Vic, who died last month, was described in his Scotsman obituary as “an old school journalist who always delivered his copy on time to his employers.”

Writer Andrew Arbuckle noted: “Some of Vic’s best work came when he was farming editor for The Scotsman at a time European Union Common Agricultural Policies were at their most convoluted and obscure.”

“While colleagues on the press bench would scratch their heads in despair as some Brussels-based bureaucrat talked about “green pounds”, “Monetary Compensatory Allowances” and other inventions of the CAP, Vic, with a cigarette to hand, would furiously type away.

“He could, a colleague used to note enviously, “separate the wheat from the chaff”.

Vic originally trained as a chemist before being bitten by the journalistic bug and he went to work for a weekly title in the South West of Scotland to learn the trade.

After a couple of years he joined the farming desk at the Press & Journal, reporting on bull sales and agricultural shows.

In 1968 he moved south where Vic became a press officer for the National Farmers Union and did PR for a major food company.

But he headed back to Scotland after the post of agricultural editor of The Scotsman came up, remaining with the title for more than a decade.

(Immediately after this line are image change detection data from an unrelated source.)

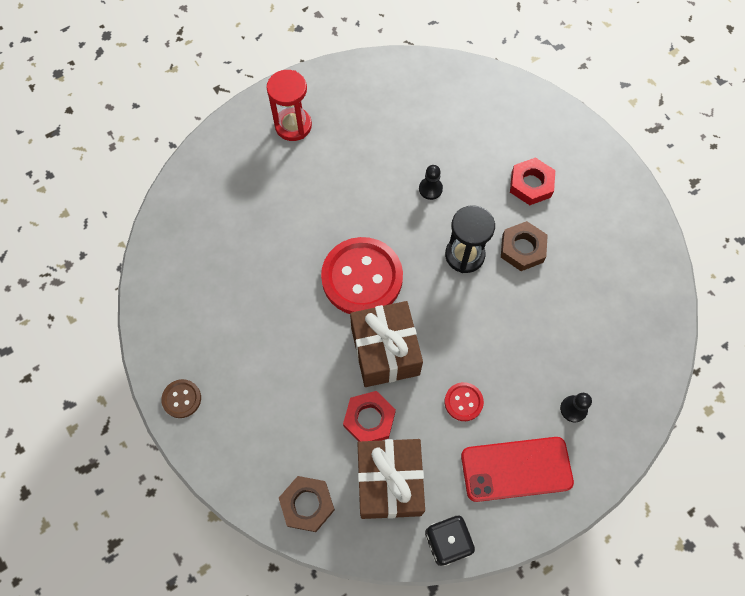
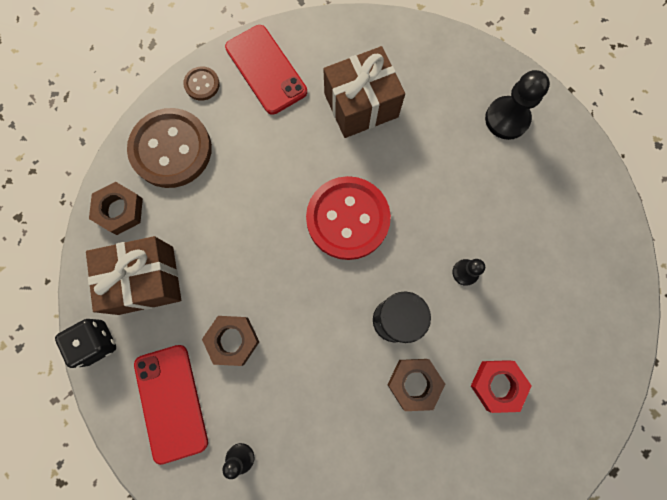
camera: 80 degrees right, 10 degrees up
(183, 330) = (266, 70): none -> red phone
(250, 440) = (171, 149): none -> brown button
(293, 125) = (507, 119): red hourglass -> black pawn
(369, 419) = (203, 251): red nut -> none
(385, 351) = (273, 255): brown gift -> brown gift (361, 105)
(463, 402) = (232, 340): red button -> brown nut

Vic was eventually tempted back into the world of PR with the Meat and Livestock Commission in its role promoting red meat produced in the UK.

But reporting remained his first love and thereafter he worked as a freelance journalist until his retirement in 2010.

Vic was elected chairman of the British Guild of Agricultural Journalists in 1996 and after his term of office he continued to be a strong supporter of the organisation.

He leaves a son, Martin, who overcame the impact of a major road traffic accident in 1989 to go into academia, latterly as an associate professor at Edinburgh Napier University.